The spidren also professed herself baffled, but speculated that the tauroses having been chaos-touched might be relevant—a notion that had occurred to Kel but she couldn't say aloud at New Hope. After sniffing closely, turning skulls in her foremost legs to peer into cavities, Quenuresh did have a firm suggestion as to what Kel should do.
"For whatever reason, Keladry, they are given as a gift, and it would be wise to honour it. They can serve a practical use that may prove more. If you can bear it—and you should—set them along the roadway, at the top, where they may glare warning to respect New Hope, as the Scanran battle standards on your outer walls do."

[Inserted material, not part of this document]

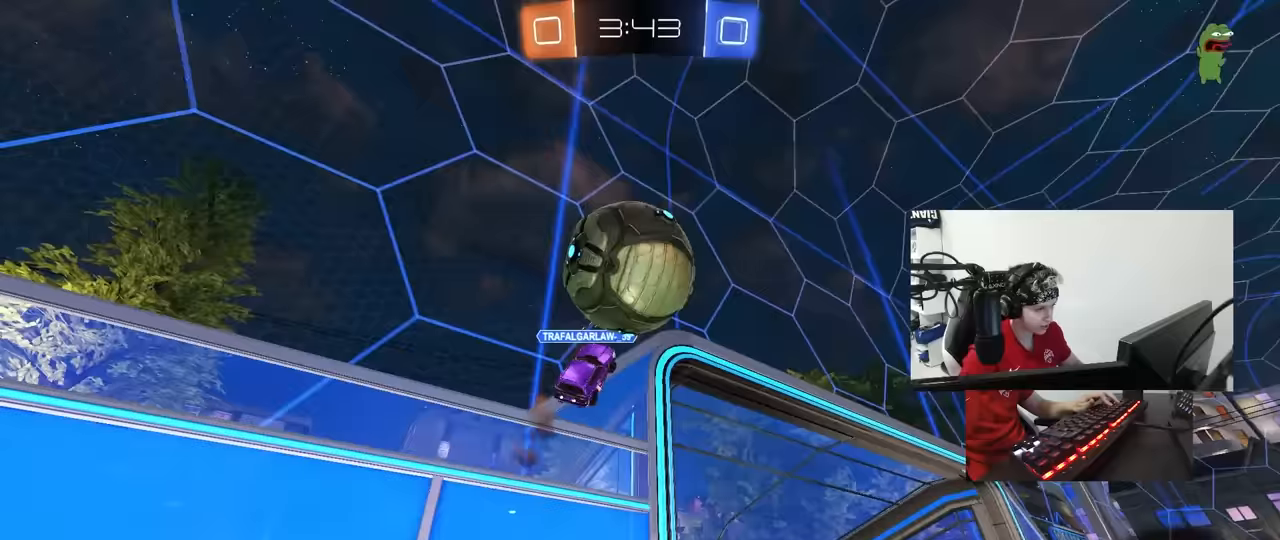
{"keys": ["d", "w"], "mouse": [], "mouse_move": "still", "events": [[267, "d", "up"], [267, "w", "up"], [350, "a", "down"], [350, "w", "down"], [500, "a", "up"], [500, "d", "down"]]}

Kel suspected Quenuresh was holding something back but she said only that such skull warnings were an ancient practice, and at any great crossroads in time such as they were living through echoes of history were not to be scorned. Kel was reluctant, viscerally so, not wanting to be reminded daily—with their broad bony foreheads, flat noses, teeth, and horns the skulls were not much different except in colour from the living tauros she still met most nights. But she had come to think Quenuresh wise as well as kind, so despite her distaste she spent a long hour sitting and looking at them, morbidly wondering which one had raped and killed her and which horn had gored whom. Finding a decision no closer she found Jarna, embroidering in the warm loom-cave, and taking her aside quietly asked what she thought. To her surprise, after a trembling moment the fierce answer supported Quenuresh: let the murdering beasts' bones be set there, seen to be punished as fully as any living thing could be. Though taken aback Kel thought ignoring mortal rage and immortal advice was not sensible for any commander; so the masons set to work, and soon seven skulls stared menacingly down at the roadway immediately below the turn.
When Uinse's men on gate duty promptly named them, in descending order, Chargy, Bargy, Horny, Toothy, Dimwit, Flatnose, and Pizzle she wasn't sure whether to laugh or cry, and did neither. Her defensively dry observation that Pizzle seemed odd man out got a shocked laugh from the men, as if she shouldn't be able to say the word, and she retreated wondering how on earth she'd explain it to Wyldon when he next visited and how soon the tale would reach him. She'd have to put it in her next report; and a moment later realised her report was due, for next day was last of the month. Cursing she set about the inventory.